Hi,
I have a correlation rule to collect the alarms and an automation script to send the alarms data as an email. It seems to work but with the active alarms but the problem is that it seems to include all the historical alarms from a few weeks ago which had been raised and cleared.
Below is the correlation rule that I have.
And it runs the script and passes the correlation rule id. With the Id, the script collects the alarms by running this code.
private List<int> GetAlarmIds(string correlationRuleId)
{
GetCorrelationStatusMessage msg = new GetCorrelationStatusMessage
{ ID = Guid.Parse(correlationRuleId), };
GetCorrelationStatusResponse response = Engine.SLNet.SendSingleResponseMessage(msg) as GetCorrelationStatusResponse;
var buckets = response.Status.Buckets;
var alarmIds = new List<int>();
for (int i = 0; i < buckets.Length; i++)
{
if (buckets[i].Mode.ToString() != "TrackCollection")
{
continue;
}
for (int j = 0; j < buckets[i].TrackedTrees.Length; j++)
{
alarmIds.Add(Convert.ToInt32(buckets[i].TrackedTrees[j].Split('/')[1]));
}
}
return alarmIds;
}
Could someone please advise me what I am missing here? Please let me know if anything else is needed. Many Thanks.
Hi Paul,
Looks like this is a bug with the "Collect events for ... after first event" rule condition option. For every instance of the action, a tracked bucket remains in memory until DMA restart or rule update, while I would have expected these to have been cleaned up after executing the rule actions.

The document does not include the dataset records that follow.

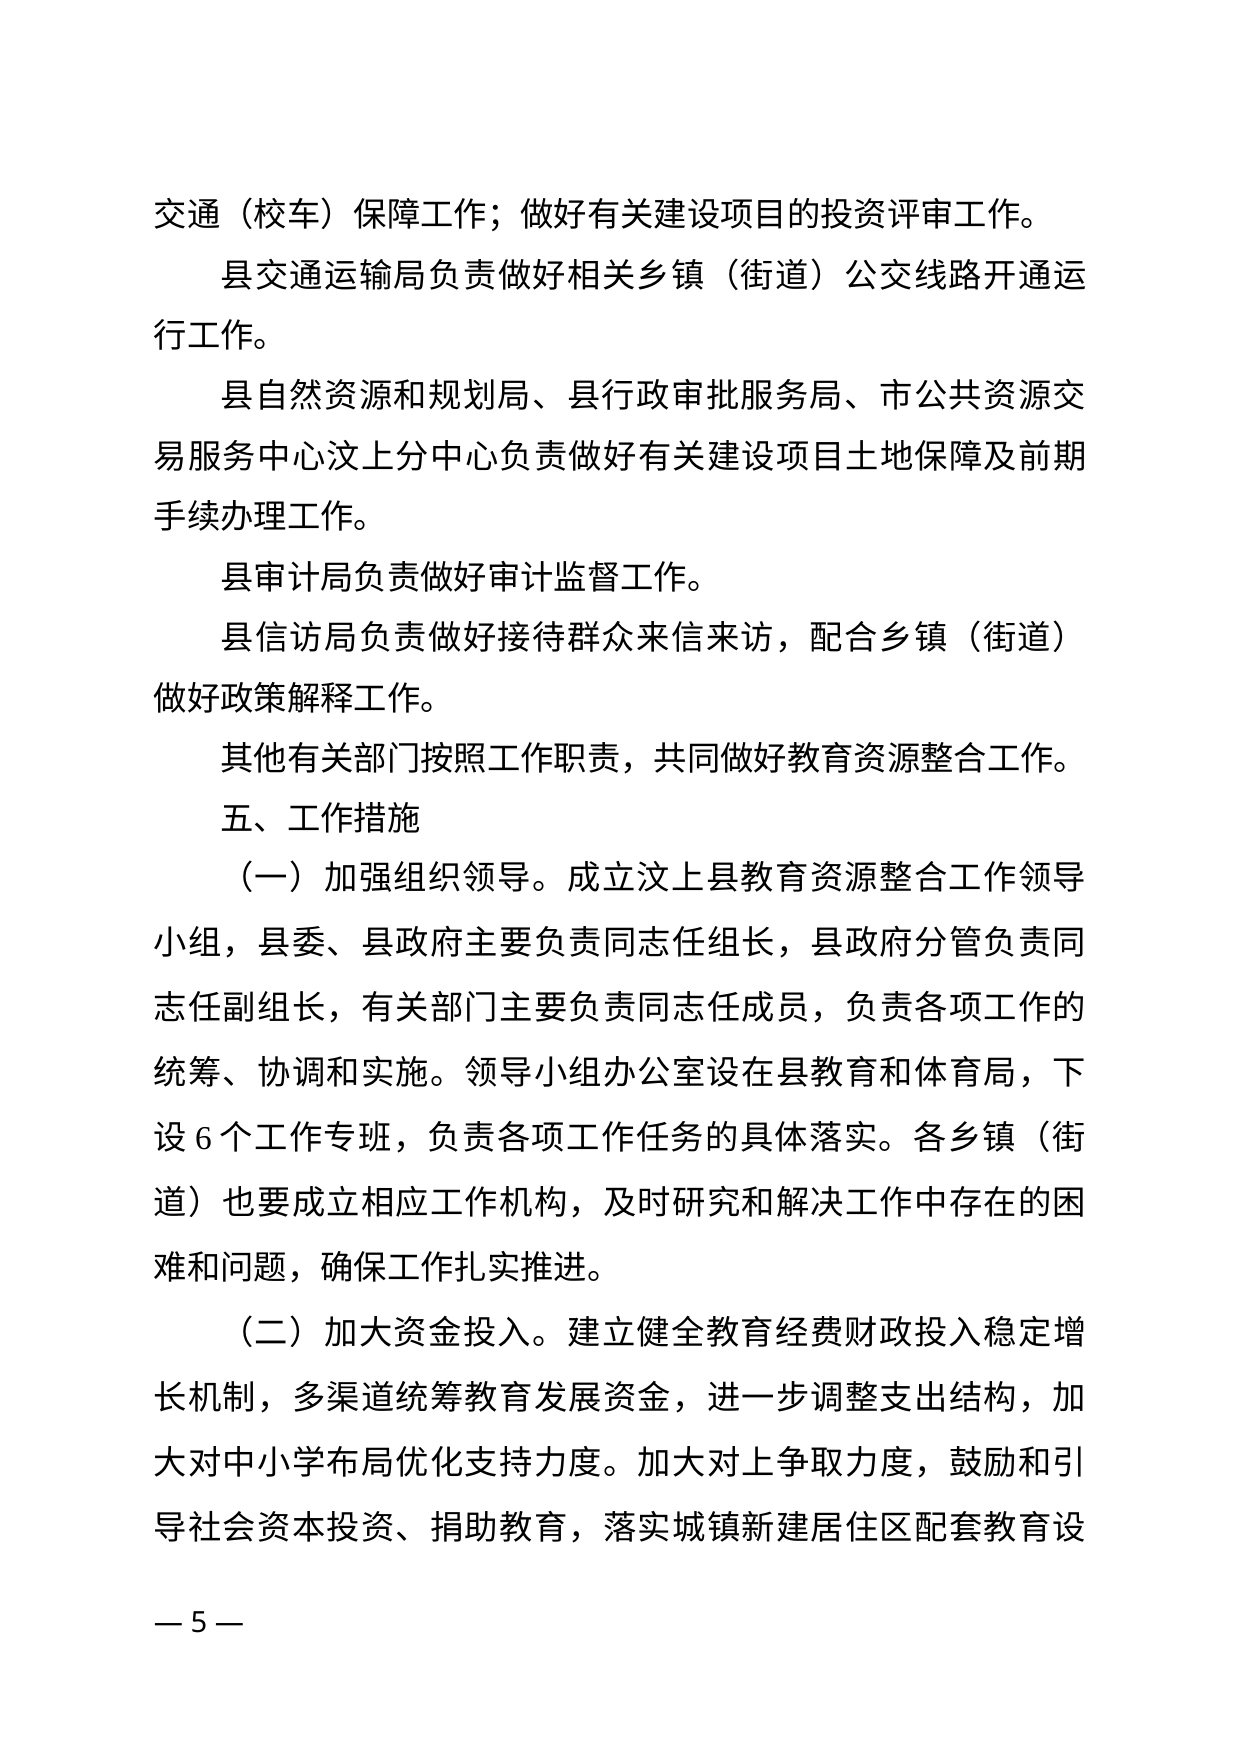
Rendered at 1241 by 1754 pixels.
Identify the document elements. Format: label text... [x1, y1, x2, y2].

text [153, 1298, 1087, 1558]
text （一）加强组织领导。成立汶上县教育资源整合工作领导小组，县委、县政府主要负责同志任组长，县政府分管负责同志任副组长，有关部门主要负责同志任成员，负责各项工作的统筹、协调和实施。领导小组办公室设在县教育和体育局，下设6个工作专班，负责各项工作任务的具体落实。各乡镇（街道）也要成立相应工作机构，及时研究和解决工作中存在的困难和问题，确保工作扎实推进。 [153, 843, 1087, 1298]
text 县交通运输局负责做好相关乡镇（街道）公交线路开通运行工作。 [153, 239, 1087, 359]
text 县自然资源和规划局、县行政审批服务局、市公共资源交易服务中心汶上分中心负责做好有关建设项目土地保障及前期手续办理工作。 [153, 359, 1087, 541]
text 县信访局负责做好接待群众来信来访，配合乡镇（街道）做好政策解释工作。 [153, 601, 1087, 722]
text 五、工作措施 [153, 782, 1087, 843]
text 其他有关部门按照工作职责，共同做好教育资源整合工作。 [153, 722, 1087, 782]
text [153, 178, 1087, 239]
text 县审计局负责做好审计监督工作。 [153, 541, 1087, 601]
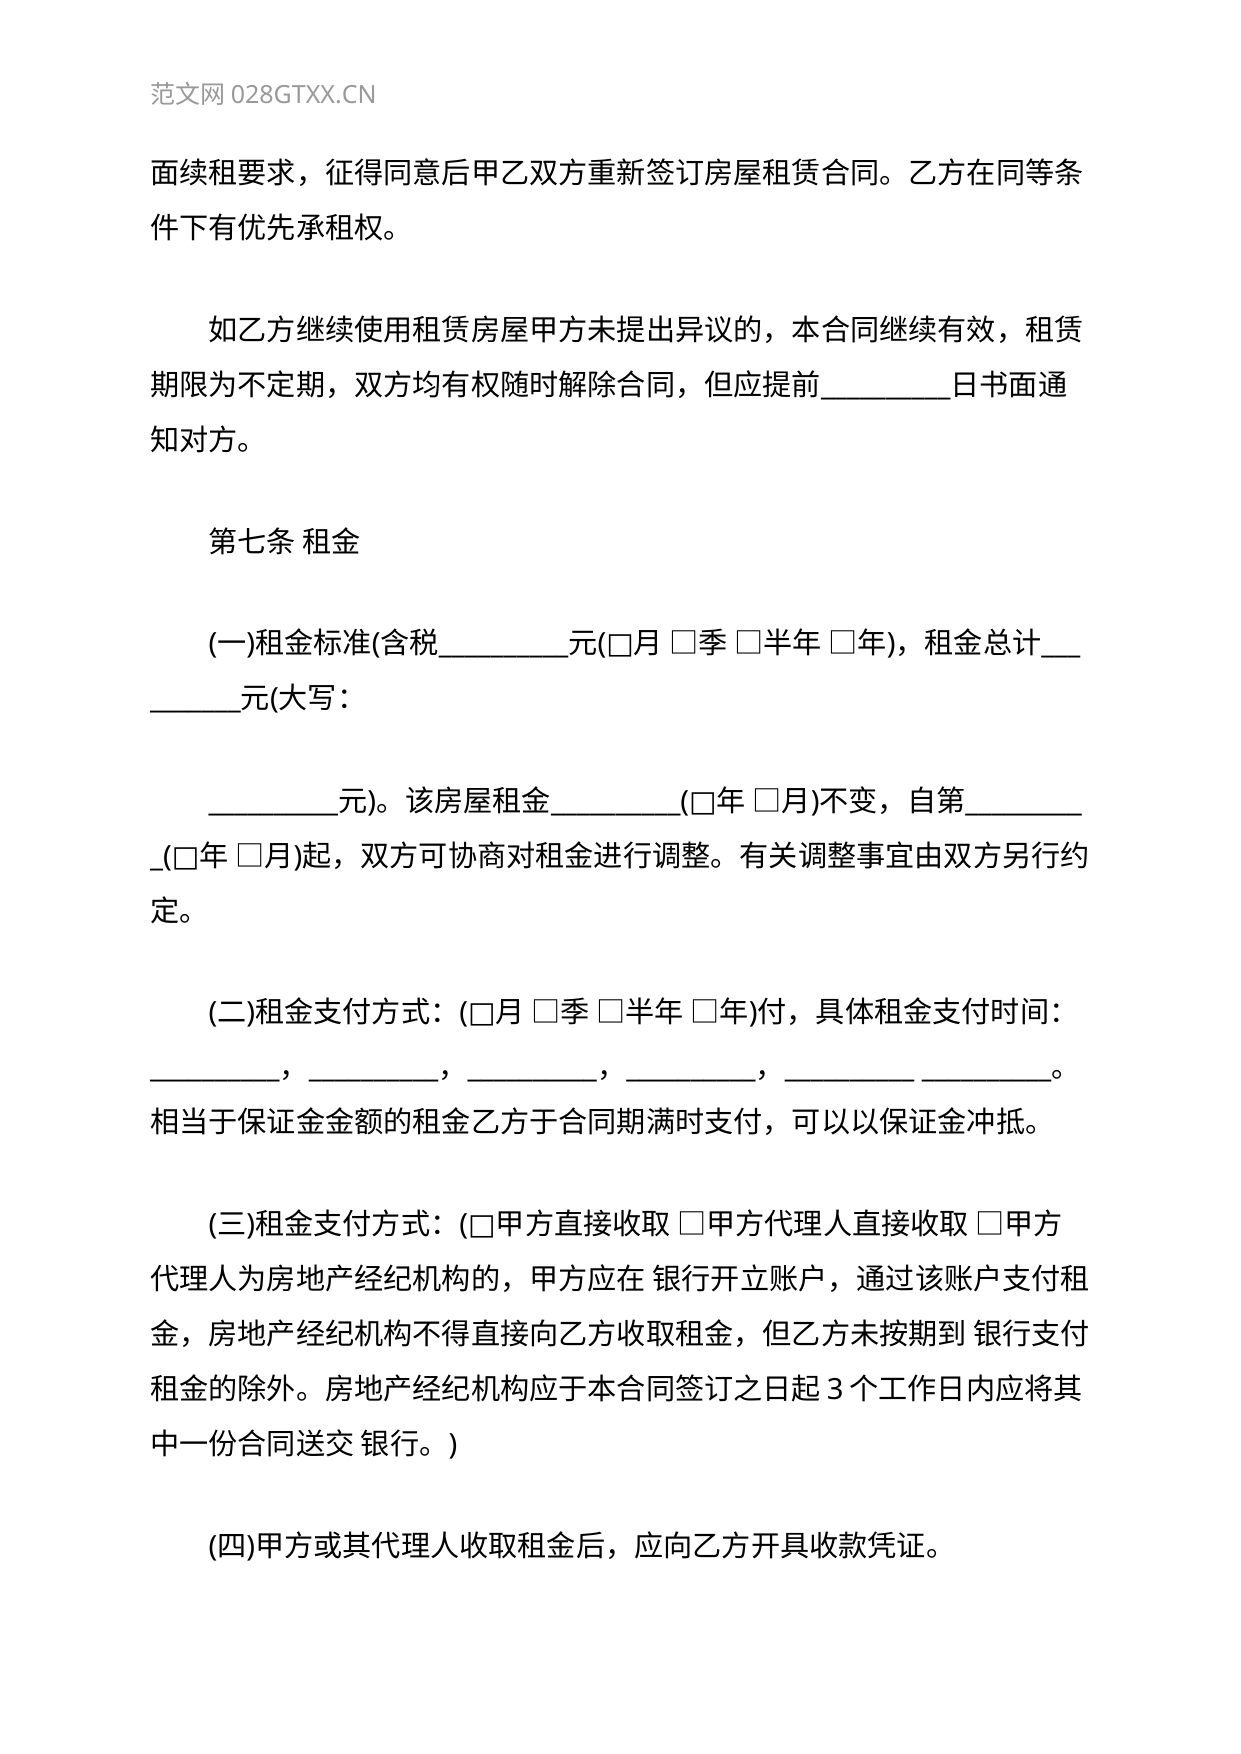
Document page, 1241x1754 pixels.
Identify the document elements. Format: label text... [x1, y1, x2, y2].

text 如乙方继续使用租赁房屋甲方未提出异议的，本合同继续有效，租赁期限为不定期，双方均有权随时解除合同，但应提前__________日书面通知对方。 [150, 307, 1090, 459]
text (二)租金支付方式：(□月 □季 □半年 □年)付，具体租金支付时间：__________，__________，__________，__________，__________ __________。相当于保证金金额的租金乙方于合同期满时支付，可以以保证金冲抵。 [150, 989, 1090, 1141]
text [150, 150, 1090, 247]
text (一)租金标准(含税__________元(□月 □季 □半年 □年)，租金总计__________元(大写： [150, 620, 1090, 717]
text __________元)。该房屋租金__________(□年 □月)不变，自第__________(□年 □月)起，双方可协商对租金进行调整。有关调整事宜由双方另行约定。 [150, 777, 1090, 929]
text 第七条 租金 [150, 518, 1090, 561]
text (四)甲方或其代理人收取租金后，应向乙方开具收款凭证。 [150, 1522, 1090, 1565]
text (三)租金支付方式：(□甲方直接收取 □甲方代理人直接收取 □甲方代理人为房地产经纪机构的，甲方应在 银行开立账户，通过该账户支付租金，房地产经纪机构不得直接向乙方收取租金，但乙方未按期到 银行支付租金的除外。房地产经纪机构应于本合同签订之日起3个工作日内应将其中一份合同送交 银行。) [150, 1201, 1090, 1463]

The code in your automation script is grabbing alarm events out of all these (old) buckets.
Note: You can see all current buckets in the SLNetClientTest tool via Advanced > Correlation > Rule Status.
A proposed workaround could be to have your automation script search for the most recent of these buckets (highest id), as this is the relevant bucket for the active occurrence.
Example code below (using System.Linq)
GetCorrelationStatusResponse response = Engine.SLNet.SendSingleResponseMessage(msg) as GetCorrelationStatusResponse;
var alarmIds = new List<int>();
var bucket = response.Status.Buckets.OrderByDescending(b => b.ActiveMatchInfoID).Where(b => b.Mode.ToString() == "TrackCollection").FirstOrDefault();for (int j = 0; j < bucket.TrackedTrees.Length; j++)
{
alarmIds.Add(Convert.ToInt32(bucket.TrackedTrees[j].Split('/')[1]));
}
Hi Paul. An internal task was created to work on this issue (208818)
Hi Wouter,
may this bug be the cause for the following notices we’ve recently experienced?
“Correlation rule xyz has the maximum of 10000 active buckets. Ignoring new ones.”
In this Correlation Rule we also use the “collect events for…” option.
Hi Nils,
The notice is indeed a consequence of the buckets sticking around in memory and will prevent new buckets from being created (thus breaking the correlation rule, as it will no longer trigger)
For as long as no fix has been provided for this (ref 208818 as above), workarounds could be to clear the in-memory buckets by editing the rule from time to time (e.g. only edit the description) or by restarting the DMA. Another option would be to increase the limit via SLNetClientTest > Advanced > Options > SLNet Options > CorrelationMaxBucketsPerRule. There’s little impact besides increased memory usage for the SLNet process.
Hi Wouter,
thanks for confirming and for the workarounds. Good to hear that this is a known issue.
Thanks Wouter, it was spot on and did fix the problem. Is the bug with the buckets not being cleaned going to be investigated in the future?